These variables are either numerical, character, or logical data
types.
- What are the characteristics of the key variables used in the
analysis? The key variables in the analysis are peak_name, season, died,
and total_deaths. Peak_name is the name of the mountain peak being
climbed during the expedition. Season is the season during the
expedition (winter, spring, or autumn). Died indicates if a death
occurred during the expedition. Total_deaths is the total number of
deaths that have occurred on the mountain. Total_deaths is what we are
trying to predict using these key variables. Died is logical data type,
peak_name and season are character data and total_deaths is numeric data
type.
- Data Exploration and Transformation
- Describe the differences between the original data and the data
transformed from modeling. Why? The original data has 76,519
observations of 21 variables. The data transformed for modeling has only
714 observations of 3 variables. The original data set has many
variables that I do not need for my modeling analysis. The data is
transformed by summarizing deaths by peak and season. I used
“members_tidy <- members %>% group_by(peak_name, season) %>%
summarise(died = sum(died)) %>% ungroup()” and “members_tidy %>%
group_by(peak_name) %>% summarise(total_deaths = sum(died)) %>%
ungroup()” to do this. I used log transform on the total number of
deaths to reduce skewness. These transformations were necessary in order
to improve the clustering process. K-means uses the distance between
points in space, and the differences can throw off the results making
the analysis less accurate and valuable.
- Data preparation and modeling
- What is the type of clustering used in the analysis? The clustering
used is k-means clustering. K-means clustering is an algorithm used to
split data into k-distinct, non-overlapping subsets.

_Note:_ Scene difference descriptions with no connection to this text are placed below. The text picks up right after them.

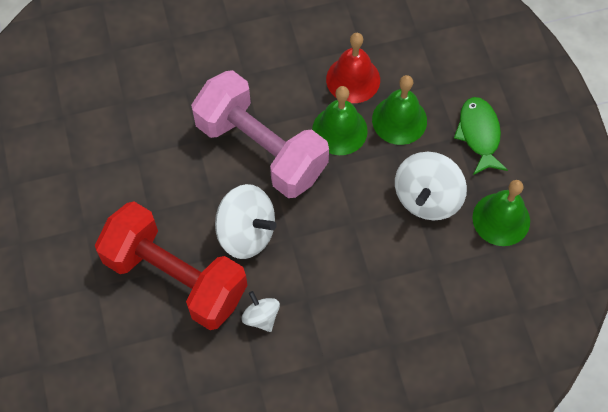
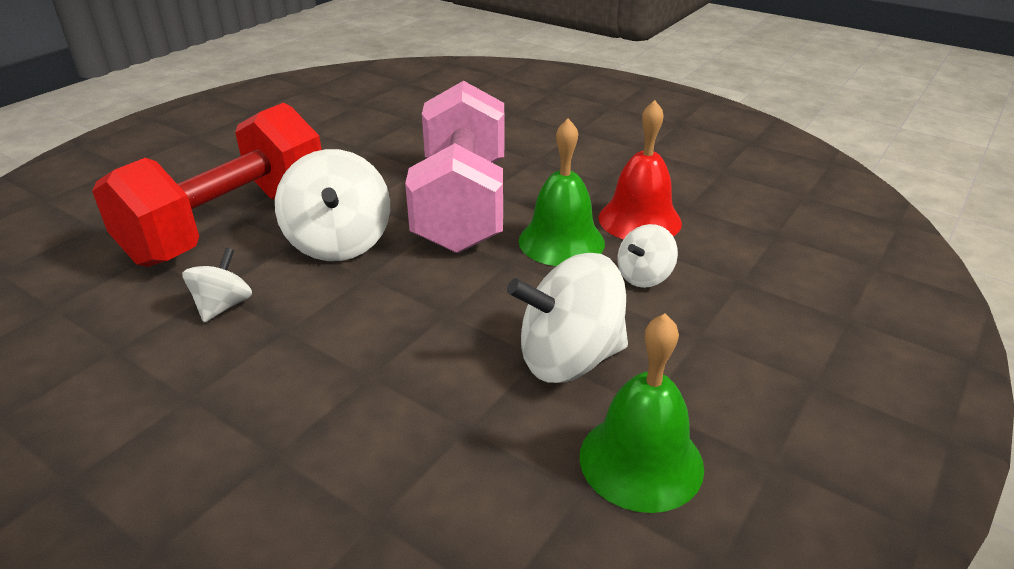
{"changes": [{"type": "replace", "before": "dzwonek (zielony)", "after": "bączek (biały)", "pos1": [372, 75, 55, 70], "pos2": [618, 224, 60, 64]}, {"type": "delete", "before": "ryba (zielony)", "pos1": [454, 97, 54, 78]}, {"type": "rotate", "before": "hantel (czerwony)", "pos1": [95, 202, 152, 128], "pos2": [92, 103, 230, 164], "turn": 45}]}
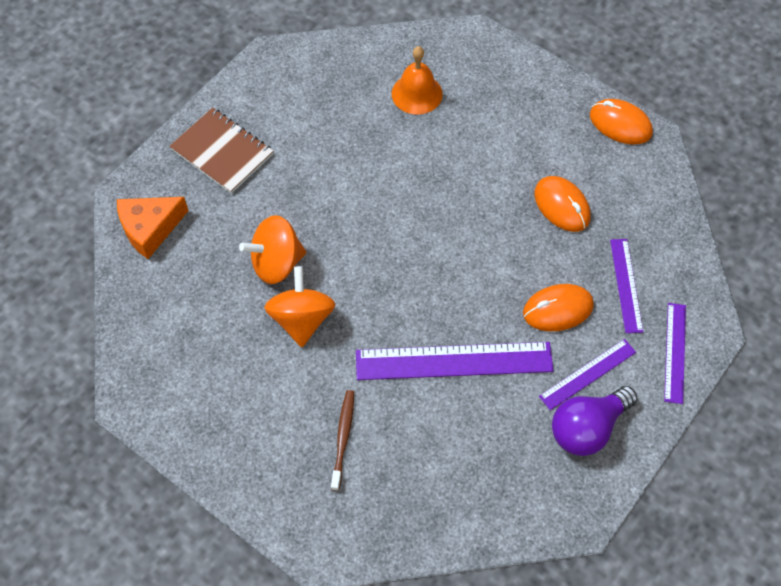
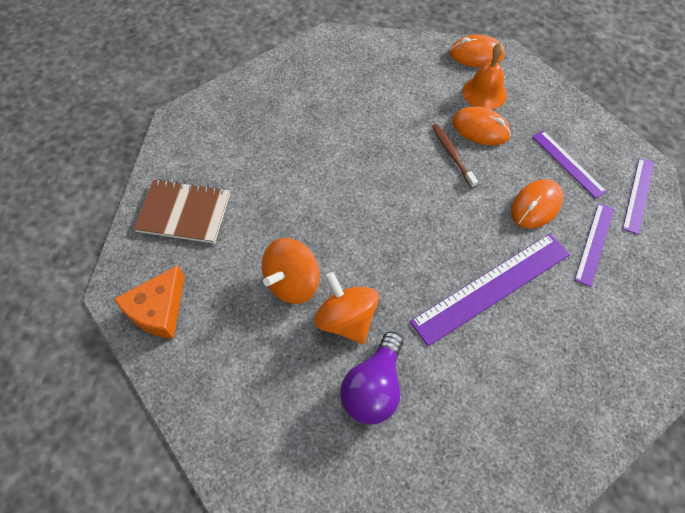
{"changes": [{"type": "move", "before": "dzwonek (pomarańczowy)", "pos1": [392, 46, 51, 69], "pos2": [462, 43, 45, 67]}, {"type": "rotate", "before": "linijka (fioletowy)", "pos1": [664, 303, 22, 101], "pos2": [623, 158, 31, 77], "turn": 45}, {"type": "move", "before": "żarówka (fioletowy)", "pos1": [552, 386, 86, 70], "pos2": [340, 331, 63, 94]}, {"type": "move", "before": "szczoteczka do zębów (brązowy)", "pos1": [331, 390, 23, 101], "pos2": [432, 124, 46, 64]}]}
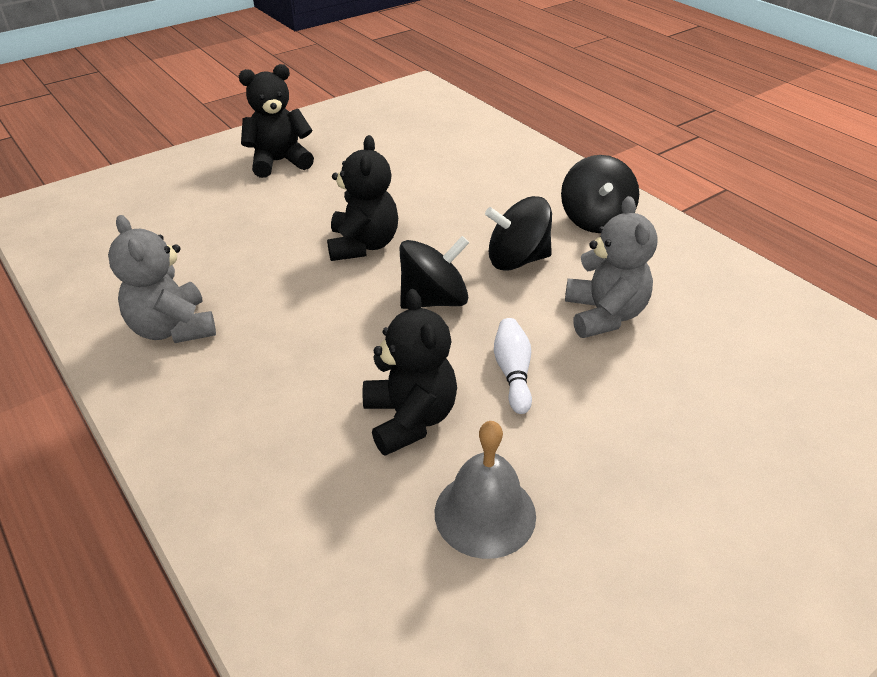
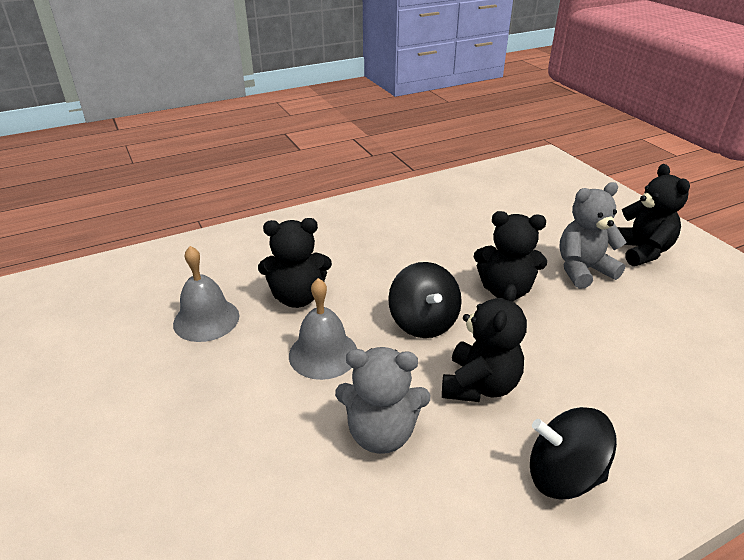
{"changes": [{"type": "replace", "before": "bączek (czarny)", "after": "miś (czarny)", "pos1": [485, 196, 67, 75], "pos2": [442, 284, 85, 118]}, {"type": "move", "before": "miś (szary)", "pos1": [108, 215, 108, 128], "pos2": [559, 182, 68, 107]}, {"type": "replace", "before": "kręgiel (biały)", "after": "dzwonek (szary)", "pos1": [494, 318, 38, 96], "pos2": [289, 278, 68, 102]}]}
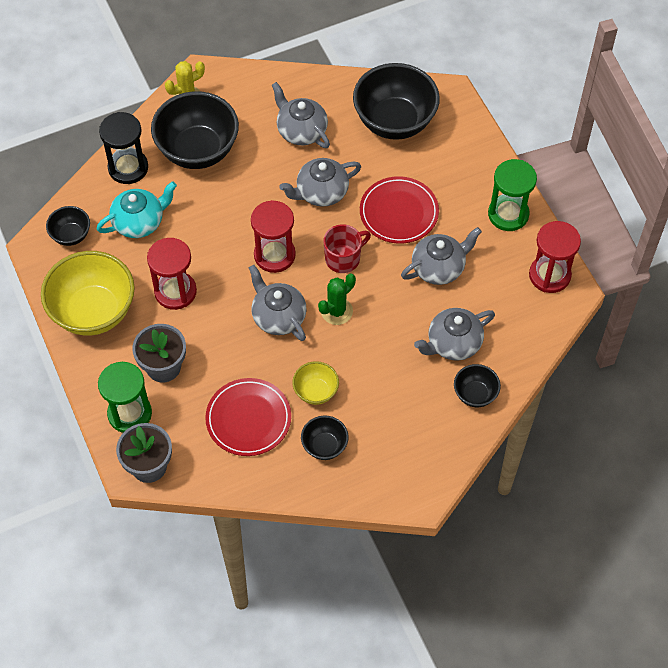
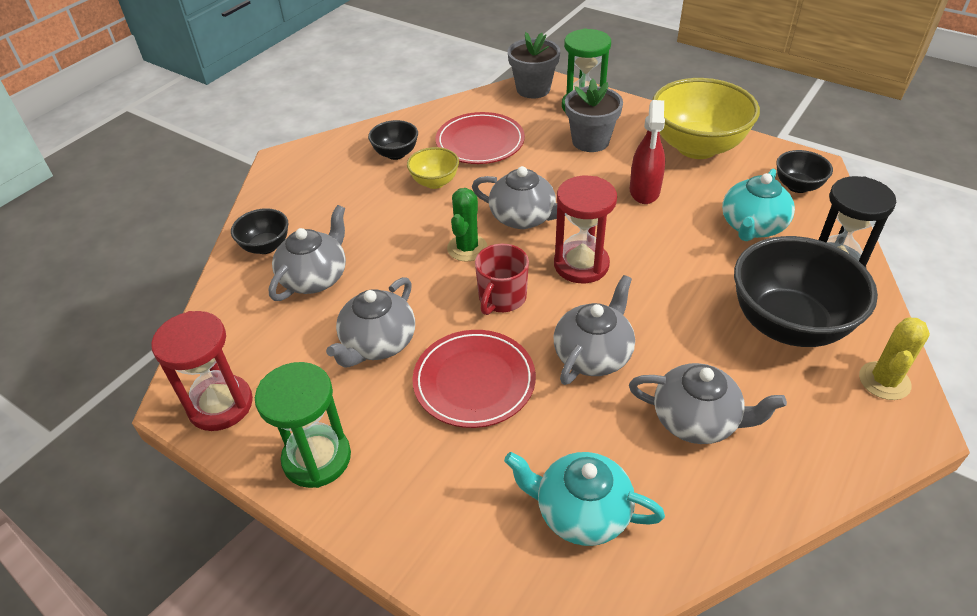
{"changes": [{"type": "replace", "before": "miska (czarny)", "after": "imbryk (turkusowy)", "pos1": [353, 63, 87, 77], "pos2": [504, 452, 161, 94]}, {"type": "replace", "before": "klepsydra (czerwony)", "after": "spryskiwacz (czerwony)", "pos1": [147, 238, 50, 72], "pos2": [630, 100, 35, 104]}]}
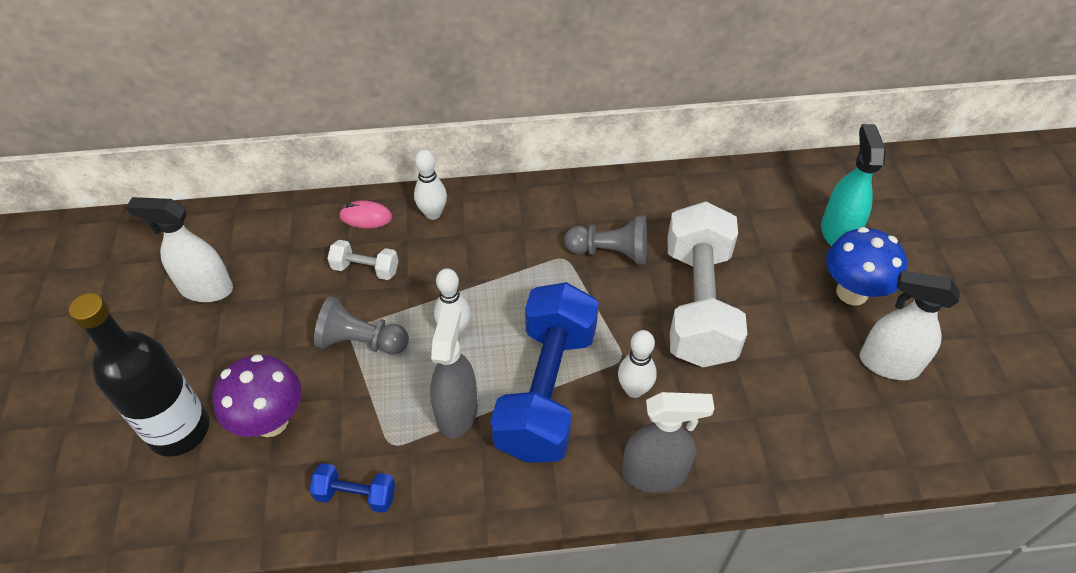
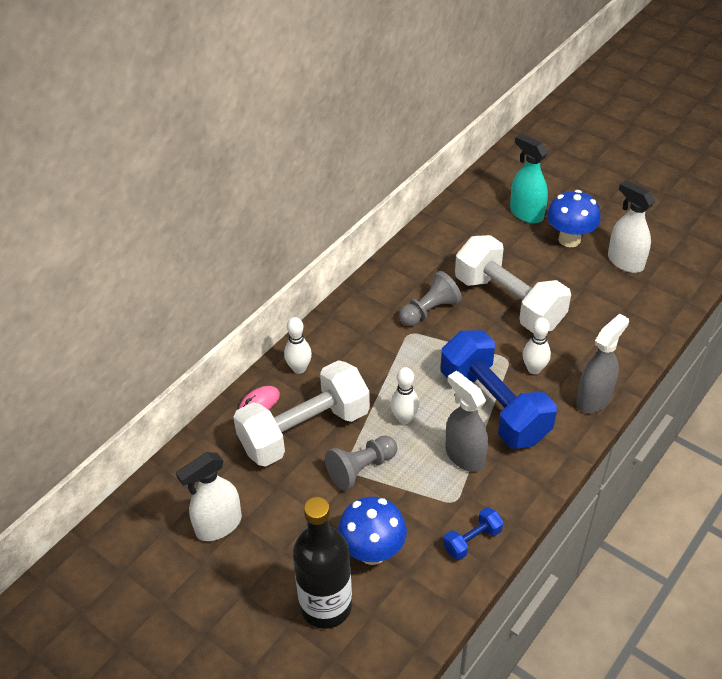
{"changes": [{"type": "resize", "before": "hantel (biały)", "pos1": [327, 240, 71, 40], "pos2": [233, 360, 137, 107], "scale": 2.34}, {"type": "rotate", "before": "spryskiwacz (biały)", "pos1": [859, 270, 101, 110], "pos2": [608, 180, 47, 93], "turn": 75}, {"type": "recolor", "before": "grzyb (fioletowy)", "after": "grzyb (niebieski)", "pos1": [213, 354, 89, 83], "pos2": [338, 497, 69, 68]}]}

- How is the optimal value for k found? The optimal value for k is
found by using the within-cluster sum of squares method. The goal with
this is to choose a k that minimizes the within-cluster sum of
squares.
- Conclusion
- What are the findings from the analysis? The analysis uses k-means
clustering to understand patterns in the climbing members data set. The
transformed data and the k-means clustering method helps to find the
structure in the data that is linked to hiking risks by season and
peaks. The data analysis reveals which peaks have the most/least deaths,
and which season may be the safest/most dangerous to hike in.